▸ TEXTAUSZUG
....................

Fotoausstellung in den Reinbeckhallen

Berlin im Zeitraffer

Berlin zwischen den unmittelbaren Nachkriegsjahren und dem Beginn des 21. Jahrhunderts: Die Reinbeckhallen zeigen eine fotografische Rundumschau, die zum Nachdenken über die Gegenwart anregt

Berlin – eine Stadt, die nie stillsteht. So vielfältig wie die Viertel, Bewohner und Architekturen, so vielfältig sind die Sichtweisen auf die Metropole an der Spree. Als fotografisches Sujet ist Berlin unverwunderlich ein beliebtes Motiv für private oder "professionelle" Kameras, denn zwischen den Jahren 1945 und 2000 ist hier einiges passiert. Wiederaufbau nach dem Zweiten Weltkrieg, die Trennung in vier Sektoren und dann durch die Mauer, aufgeteilt in Ost und West, Wiedervereinigung, Hausbesetzungen, Kunst und Subkultur. Es wird schnell klar: Unter einer Masse an Fotografien diejenigen auszusuchen, die für die jeweiligen Jahrzehnte stellvertretend stehen können, ist keine leichte Aufgabe.

Unter dem Titel "Berlin, 1945–2000: A Photographic Subject" wagen sich die Reinbeckhallen an eine Auswahl in drei Kapiteln. Die heikle Gratwanderung zwischen Klischee-Reproduktion und Reduktion auf das "Wesentliche" besteht die Kuratorin Candice M. Hamelin mit einfühlsamen Auge und geschulter Präzision. Gefiltert zwar durch eine subjektive Linse – Hamelin promovierte über ostdeutsche Kunstfotografie – gelingt ihr eine fotografische Rundumschau Berlins im Zeitraffer. Wie schon weitere Berlin-Ausstellungen gezeigt haben oder aktuell zeigen, handelt es sich auch bei dieser Perspektive nur um eine mögliche Vermittlung der Zeitgeschichte.

....................

(Seitenweise ausgelesener Text)
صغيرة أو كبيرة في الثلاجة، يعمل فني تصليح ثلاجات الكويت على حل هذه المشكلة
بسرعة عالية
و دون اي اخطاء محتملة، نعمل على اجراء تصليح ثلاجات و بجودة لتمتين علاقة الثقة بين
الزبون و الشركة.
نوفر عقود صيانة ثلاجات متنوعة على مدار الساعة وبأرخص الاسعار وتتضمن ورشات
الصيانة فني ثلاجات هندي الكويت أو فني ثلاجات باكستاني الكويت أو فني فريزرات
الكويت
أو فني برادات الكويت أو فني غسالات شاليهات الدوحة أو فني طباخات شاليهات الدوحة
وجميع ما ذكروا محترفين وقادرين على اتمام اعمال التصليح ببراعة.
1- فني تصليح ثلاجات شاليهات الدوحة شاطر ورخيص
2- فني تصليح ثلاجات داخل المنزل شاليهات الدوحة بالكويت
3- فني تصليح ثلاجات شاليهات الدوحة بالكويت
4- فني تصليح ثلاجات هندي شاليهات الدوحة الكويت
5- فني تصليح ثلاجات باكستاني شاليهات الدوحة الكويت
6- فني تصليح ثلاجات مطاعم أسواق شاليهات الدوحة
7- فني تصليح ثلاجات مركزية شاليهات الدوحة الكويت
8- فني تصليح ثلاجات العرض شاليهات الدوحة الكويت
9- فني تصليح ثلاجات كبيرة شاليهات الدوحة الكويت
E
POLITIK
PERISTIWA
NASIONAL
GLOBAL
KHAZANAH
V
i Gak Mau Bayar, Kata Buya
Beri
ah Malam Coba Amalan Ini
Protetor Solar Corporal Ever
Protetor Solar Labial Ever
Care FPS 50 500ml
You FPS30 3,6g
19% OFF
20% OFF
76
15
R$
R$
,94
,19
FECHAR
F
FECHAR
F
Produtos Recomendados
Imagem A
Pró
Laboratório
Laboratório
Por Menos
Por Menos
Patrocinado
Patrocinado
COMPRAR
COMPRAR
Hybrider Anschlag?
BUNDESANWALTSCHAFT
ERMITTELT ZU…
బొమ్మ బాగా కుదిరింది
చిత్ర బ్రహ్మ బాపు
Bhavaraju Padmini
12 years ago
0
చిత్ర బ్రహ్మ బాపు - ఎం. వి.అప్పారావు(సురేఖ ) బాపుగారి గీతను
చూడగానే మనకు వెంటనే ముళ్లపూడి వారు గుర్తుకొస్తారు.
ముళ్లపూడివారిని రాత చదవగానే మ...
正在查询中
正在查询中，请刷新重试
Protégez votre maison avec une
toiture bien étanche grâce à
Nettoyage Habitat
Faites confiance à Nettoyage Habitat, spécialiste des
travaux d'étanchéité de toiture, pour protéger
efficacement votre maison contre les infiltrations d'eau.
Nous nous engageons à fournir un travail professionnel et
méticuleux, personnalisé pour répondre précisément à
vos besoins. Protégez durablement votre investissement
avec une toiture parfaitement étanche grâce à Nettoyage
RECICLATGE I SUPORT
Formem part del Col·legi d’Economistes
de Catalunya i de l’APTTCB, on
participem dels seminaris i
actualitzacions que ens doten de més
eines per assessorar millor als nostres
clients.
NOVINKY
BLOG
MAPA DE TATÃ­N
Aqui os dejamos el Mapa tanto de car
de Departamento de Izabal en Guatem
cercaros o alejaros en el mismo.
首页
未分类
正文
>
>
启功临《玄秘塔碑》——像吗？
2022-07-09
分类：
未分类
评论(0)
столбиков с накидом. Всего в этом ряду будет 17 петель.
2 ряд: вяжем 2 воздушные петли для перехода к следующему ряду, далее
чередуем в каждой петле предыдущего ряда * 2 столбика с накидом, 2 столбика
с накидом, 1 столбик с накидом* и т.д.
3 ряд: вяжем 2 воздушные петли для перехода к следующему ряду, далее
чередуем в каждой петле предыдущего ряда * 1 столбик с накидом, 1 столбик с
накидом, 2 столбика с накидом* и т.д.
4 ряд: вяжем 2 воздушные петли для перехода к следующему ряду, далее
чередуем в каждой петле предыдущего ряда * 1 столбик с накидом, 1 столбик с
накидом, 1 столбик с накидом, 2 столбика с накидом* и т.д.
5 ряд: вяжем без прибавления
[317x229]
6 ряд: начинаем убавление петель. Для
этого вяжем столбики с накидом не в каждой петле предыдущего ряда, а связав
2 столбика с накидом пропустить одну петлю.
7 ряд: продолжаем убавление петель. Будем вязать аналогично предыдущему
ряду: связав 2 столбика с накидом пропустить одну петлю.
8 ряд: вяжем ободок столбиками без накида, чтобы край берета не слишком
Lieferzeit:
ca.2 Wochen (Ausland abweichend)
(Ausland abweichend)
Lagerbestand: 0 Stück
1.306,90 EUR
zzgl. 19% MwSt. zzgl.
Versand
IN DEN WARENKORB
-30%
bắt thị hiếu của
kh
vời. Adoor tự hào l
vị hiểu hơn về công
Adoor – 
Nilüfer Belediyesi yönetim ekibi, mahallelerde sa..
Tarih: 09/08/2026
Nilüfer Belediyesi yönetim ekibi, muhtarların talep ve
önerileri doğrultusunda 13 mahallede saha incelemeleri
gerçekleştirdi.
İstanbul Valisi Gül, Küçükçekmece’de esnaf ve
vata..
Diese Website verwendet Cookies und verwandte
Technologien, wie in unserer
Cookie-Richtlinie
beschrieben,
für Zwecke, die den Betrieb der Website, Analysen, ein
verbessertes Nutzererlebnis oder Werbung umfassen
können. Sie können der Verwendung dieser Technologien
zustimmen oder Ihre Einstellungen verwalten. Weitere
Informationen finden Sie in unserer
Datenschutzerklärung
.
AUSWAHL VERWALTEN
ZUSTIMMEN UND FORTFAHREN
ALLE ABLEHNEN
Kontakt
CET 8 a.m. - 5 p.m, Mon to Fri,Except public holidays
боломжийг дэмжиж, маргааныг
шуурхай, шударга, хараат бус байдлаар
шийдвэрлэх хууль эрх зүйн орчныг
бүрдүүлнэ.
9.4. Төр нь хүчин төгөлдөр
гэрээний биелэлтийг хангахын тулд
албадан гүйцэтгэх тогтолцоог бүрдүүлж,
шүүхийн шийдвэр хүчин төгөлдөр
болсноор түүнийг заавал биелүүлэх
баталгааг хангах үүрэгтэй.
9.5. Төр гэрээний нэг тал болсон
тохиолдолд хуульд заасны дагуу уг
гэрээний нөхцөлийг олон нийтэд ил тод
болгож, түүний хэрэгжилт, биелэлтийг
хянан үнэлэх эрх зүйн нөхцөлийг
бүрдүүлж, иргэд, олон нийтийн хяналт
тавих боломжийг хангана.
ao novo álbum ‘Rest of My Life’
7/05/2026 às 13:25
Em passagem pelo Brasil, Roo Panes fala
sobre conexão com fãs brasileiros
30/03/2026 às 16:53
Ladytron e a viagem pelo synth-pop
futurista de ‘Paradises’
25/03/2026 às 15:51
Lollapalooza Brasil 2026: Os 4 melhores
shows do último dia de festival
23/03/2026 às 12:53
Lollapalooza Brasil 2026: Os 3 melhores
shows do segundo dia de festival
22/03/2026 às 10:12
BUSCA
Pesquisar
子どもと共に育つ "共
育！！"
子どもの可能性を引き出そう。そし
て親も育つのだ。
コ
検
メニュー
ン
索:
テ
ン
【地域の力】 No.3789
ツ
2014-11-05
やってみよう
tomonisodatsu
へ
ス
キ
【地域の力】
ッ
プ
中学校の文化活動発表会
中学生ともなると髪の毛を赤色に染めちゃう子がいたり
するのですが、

....................

▸ AUFGABEN
a - Gib aus dem Bericht über die Berliner Fotoausstellung den Abschnitt wortgetreu aus, beginnend bei "Unter dem Titel" und endend bei "Vermittlung der Zeitgeschichte.".
b - Nenne alle Dinge, deren Vielfalt der Bericht über die Berliner Fotoausstellung im zweiten Satz seines ersten Absatzes der Vielfalt der Sichtweisen auf Berlin gleichsetzt.
c - Setze den Bericht über die Berliner Fotoausstellung im Anschluss an seinen letzten Satz fort.

▸ LÖSUNGEN
a -
Unter dem Titel "Berlin, 1945–2000: A Photographic Subject" wagen sich die Reinbeckhallen an eine Auswahl in drei Kapiteln. Die heikle Gratwanderung zwischen Klischee-Reproduktion und Reduktion auf das "Wesentliche" besteht die Kuratorin Candice M. Hamelin mit einfühlsamen Auge und geschulter Präzision. Gefiltert zwar durch eine subjektive Linse – Hamelin promovierte über ostdeutsche Kunstfotografie – gelingt ihr eine fotografische Rundumschau Berlins im Zeitraffer. Wie schon weitere Berlin-Ausstellungen gezeigt haben oder aktuell zeigen, handelt es sich auch bei dieser Perspektive nur um eine mögliche Vermittlung der Zeitgeschichte.

b - Viertel, Bewohner, Architekturen

c -
Industriecharme für die Kunst

Im Bezirk Oberschöneweide, direkt an der Spree gelegen, schreiben sich die Ausstellungsräume der Stiftung Reinbeckhallen ein in bestehende Industriearchitektur. In den riesigen Hallen selbst hängen technische Überbleibsel aus vergangenen Tagen vor weißgestrichenen Mauern, Stahlbalken und Zwischenwände strukturieren die Weite. Die ehemalige Fabrik bietet viel Platz für kreative Geister.

In den umliegenden Gebäuden sind Künstlerstudios beheimatet, darunter das von Alicja Kwade. Auf Wiesen liegen Menschen in der Sonne, in den Cafés ringsum herrscht reger Betrieb. Der Bezirk befindet sich, wie viele ehemalige Industriegebiete, in einem Wandel aus Umnutzung von industriellem Leerstand und Gentrifizierung durch die Kreativ- und Kulturwirtschaft. Das stadtplanerische Konzept der Kreativen Stadt wird hier sicht- und erfahrbar. Umso spannender ist es, dass hier, fernab von den Zentren Berlins, eine fotografische Retrospektive der Geschichte Berlins zwischen 1945 und 2000 stattfindet.

Berlin ist seit jeher ein Magnet für Kreative. Unter den fünf Fotografinnen und 18 Fotografen der Ausstellung sind daher viele Zugezogene – so wie die Kuratorin selbst. Mit einem beobachtenden, aufmerksamen Blick untersuchen sie die Essenz der Stadt, decken auf, vermitteln ihre Sicht.

Ähnlich wie Roland Barthes in "Die helle Kammer" postuliert, dass Fotografie ein "Es ist so gewesen" zeige, so beschreibt auch der Theoretiker Philippe Dubois Fotografie als "Spur des Wirklichen". Wir können Fotografien studieren, Spuren lesen, Referenzen finden, sie in einen historischen Kontext verorten. Doch was ergreift die Betrachtenden, regt sie zum Nachdenken an? Roland Barthes beschreibt dieses Phänomen als "Punctum". Etwas im fotografischen Bild sticht uns, weckt unsere Aufmerksamkeit. Dieses Empfinden ist hochgradig subjektiv, eigene Erfahrungen und Erlebnisse schreiben sich dabei in die Wahrnehmung ein und leiten sie. Von den Fotografien in den Reinbeckhallen punktieren mich einige.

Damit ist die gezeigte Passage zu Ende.